Ağrı mı tutukluk mu?
Kişi, sabahları sırt ve bel ağrısıyla uyanıyorsa öncelikle şunun iyi ayırt edilmesi gerekir. Sabahları kalktığında hissedilen ağrı mı yoksa tutukluk mu? Hastalar çoğunlukla bu ikisini birbirine karıştırırlar. Aradaki fark çok önemli çünkü, hasta kalktığında tutukluluktan bahsediyorsa bunun altında yatan bir hastalığı düşünmek gerekir. Yatak yapısının ya da fiziksel ortamla ilgili bir etki ya da etkenlerin dışında ayrıca bir hastalığın, tutukluğa neden olma ihtimali çok yüksektir.
Tutukluğun süresi de önemli bir kriterdir. Eğer tutukluk yarım saatten fazla sürüyorsa bir hastalığa işaret olabilir. Böyle bir durumda mutlaka herhangi bir romatizmal hastalığın araştırılması gerekir.
Tutukluk; hareket kısıtlılığıdır. Tutuklukta; kişinin yataktan kalkıp yüzünü yıkayana kadar eklemleri çok iyi çalışmaz, hareketlerini bir miktar kısıtlanmış gibi hisseder. Sağlıklı kişilerde tutukluk hissi çok kısa sürede geçer. Daha çok boyun, bel ve sırt bölgesinin yanı sıra ellerde oluşur.
Öte yandan gece yarısı uykudan ağrıyla uyanmak da romatizmal hastalıkların habercisi olabilir. Hasta uyuduktan kısa bir süre sonra ağrıyla uyanıyorsa bunun altında bir enfeksiyon hastalığı, kanser ya da bir kireçlenme yatabiliyor olabilir. Bu üçünün mutlaka araştırılması gerekir.

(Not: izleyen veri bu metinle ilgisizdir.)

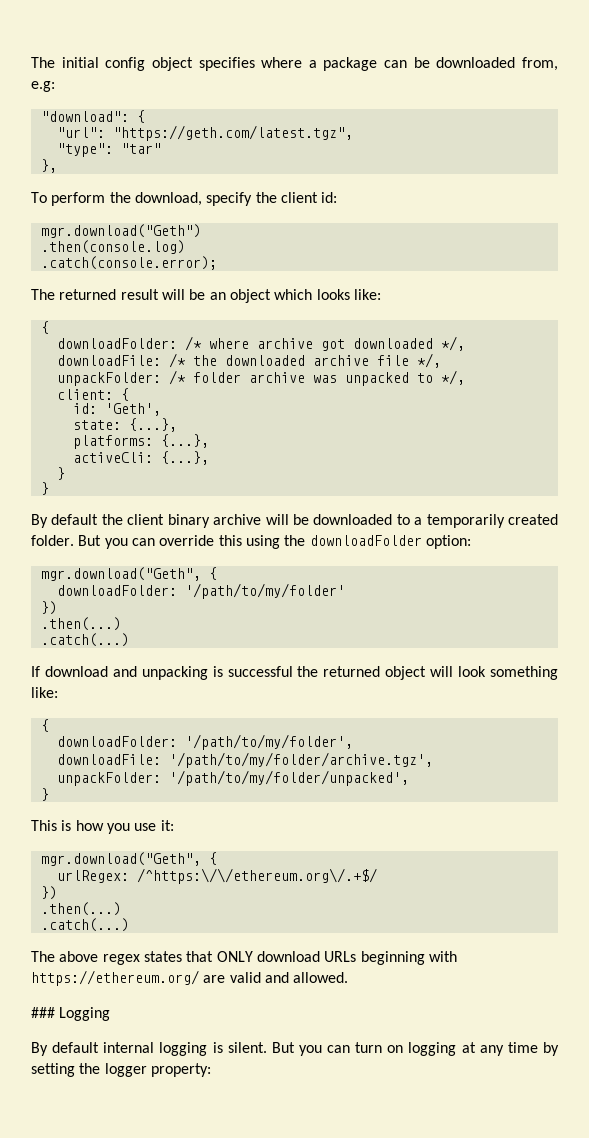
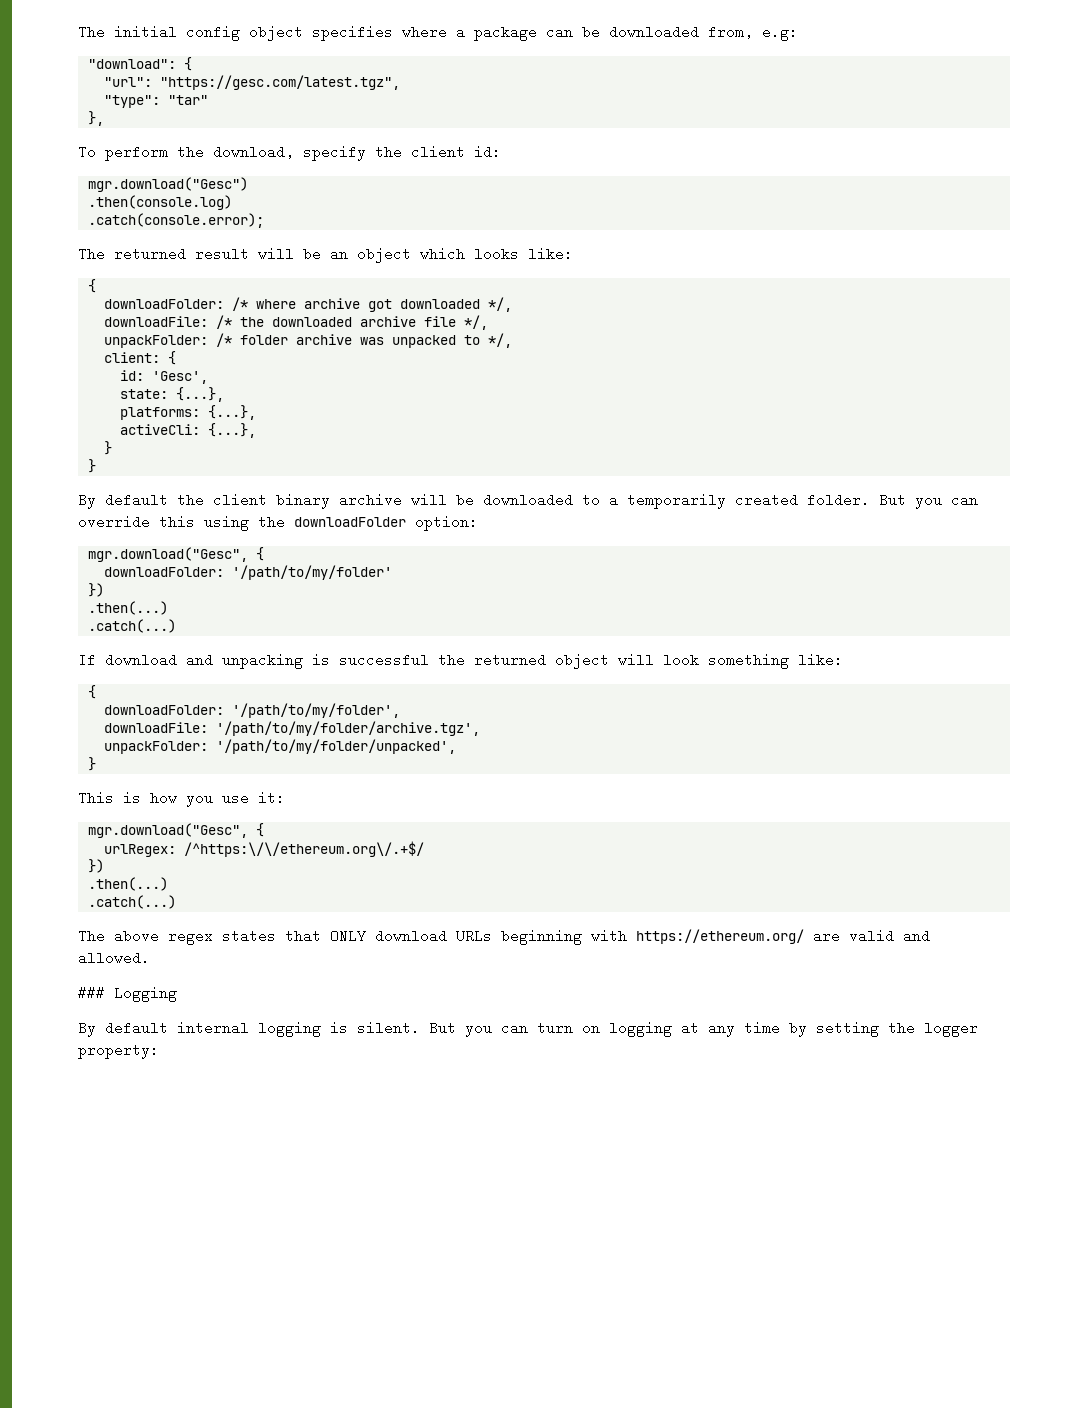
[112,125,353,141] "https://geth.com/latest.tgz", -> [160,75,401,90] "https://gesc.com/latest.tgz",
[40,224,201,238] mgr.download("Geth") -> [88,177,249,192] mgr.download("Gesc")
[104,403,161,416] 'Geth', -> [152,371,209,384] 'Gesc',
[40,567,201,581] mgr.download("Geth", -> [88,547,249,562] mgr.download("Gesc",
[40,852,201,866] mgr.download("Geth", -> [88,823,249,838] mgr.download("Gesc",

Ağrılar nasıl ayırt edilir?
Ağrıları ayırıcı basit bir tanım vardır. Eğer mekanik nedenler ya da fiziksel zorlamalar nedeniyle ağrı ortaya çıkıyorsa bu genellikle hareketle artan, istirahatla azalan bir ağrıdır. Ancak ciddi hastalıklardan kaynaklanan ağrı uykudan uyandırıcı, istirahatte artan bir ağrıdır.
Kısaca şunu söyleyebiliriz; uykudan uyandıran bir ağrı varsa ve uyandıktan sonra oluşan vücudumuzdaki tutukluluk hissi yarım saatten fazla sürüyorsa mutlaka bir hekime başvurulması gerekir.
Uyku çok önemli
Sağlıklı uykunun en önemli kriterleri:
- Vücut şeklini almayan yatak
- Uygun sertlik ve yükseklikte yastık
Yorgun uyanmanın en önemli sebeplerinden bir tanesi uyku kalitesinin iyi olmamasıdır. Uyku kalitesinin iyi olmamasının en önemli sebeplerinden birisi de yatağın vücuda uygun olmamasıdır. Eğer kişinin vücudu, yattığı zaman yatağa gömülmüyorsa yani yatak hastanın vücudunun şeklini almıyorsa bu ideal bir sertliktir. Vücuttaki basıncı dağıtması açısından son yıllarda kullanılan silikon yataklar da sağlıklıdır. Ancak bu yataklardan herkes memnun kalmayabilir.
Yastık seçiminde de en önemli kriterler uygun sertlik ve yüksekliktir. Yastığın sertliği kişiden kişiye değişebilir, o nedenle çok belirgin bir şey söylemek mümkün değildir. Kişi, rahat ettiği sertlikteki yastığı kullanabilir.
Yükseklik açısından da; hasta yan yattığı zaman omuzla boyun bölgesi arasındaki boşluğu doldurabilecek yükseklik, ideal bir yüksekliktir. Ama bu sağlıklı kişiler için geçerli. Boynundan rahatsızlığı olan kişilere belli kalıptaki yastıkları önerebiliyoruz. Boynun hareketini engelleyen belirli şekildeki yastıklar, boynuyla ilgili ciddi problemleri olan hastalara verilebilir.